• _Directions_:
Everything from the line containing "POPULAR POSTS" to the end of the records below should be repeated exactly, with no other lines added.

::::

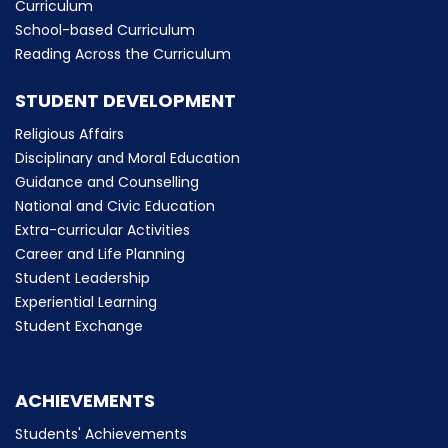
Curriculum
School-based Curriculum
Reading Across the Curriculum
STUDENT DEVELOPMENT
Religious Affairs
Disciplinary and Moral Education
Guidance and Counselling
National and Civic Education
Extra-curricular Activities
Career and Life Planning
Student Leadership
Experiential Learning
Student Exchange
ACHIEVEMENTS
Students' Achievements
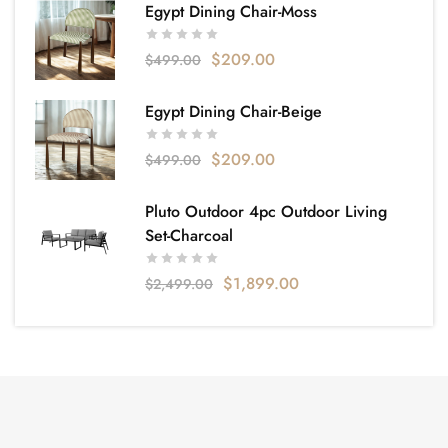
Egypt Dining Chair-Moss
$
209.00
$
499.00
Egypt Dining Chair-Beige
$
209.00
$
499.00
Pluto Outdoor 4pc Outdoor Living
Set-Charcoal
$
1,899.00
$
2,499.00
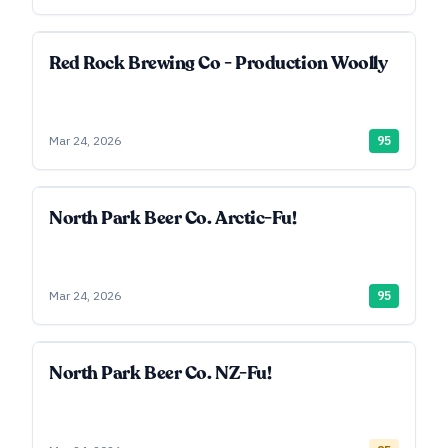
Red Rock Brewing Co - Production Woolly
Mar 24, 2026
95
North Park Beer Co. Arctic-Fu!
Mar 24, 2026
95
North Park Beer Co. NZ-Fu!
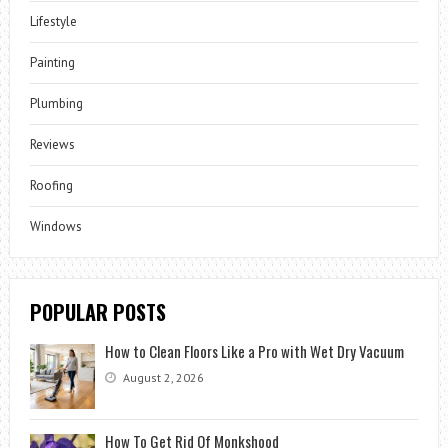
Lifestyle
Painting
Plumbing
Reviews
Roofing
Windows
POPULAR POSTS
How to Clean Floors Like a Pro with Wet Dry Vacuum
August 2, 2026
How To Get Rid Of Monkshood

::::

• _Answer box_:
POPULAR POSTS
How to Clean Floors Like a Pro with Wet Dry Vacuum
August 2, 2026
How To Get Rid Of Monkshood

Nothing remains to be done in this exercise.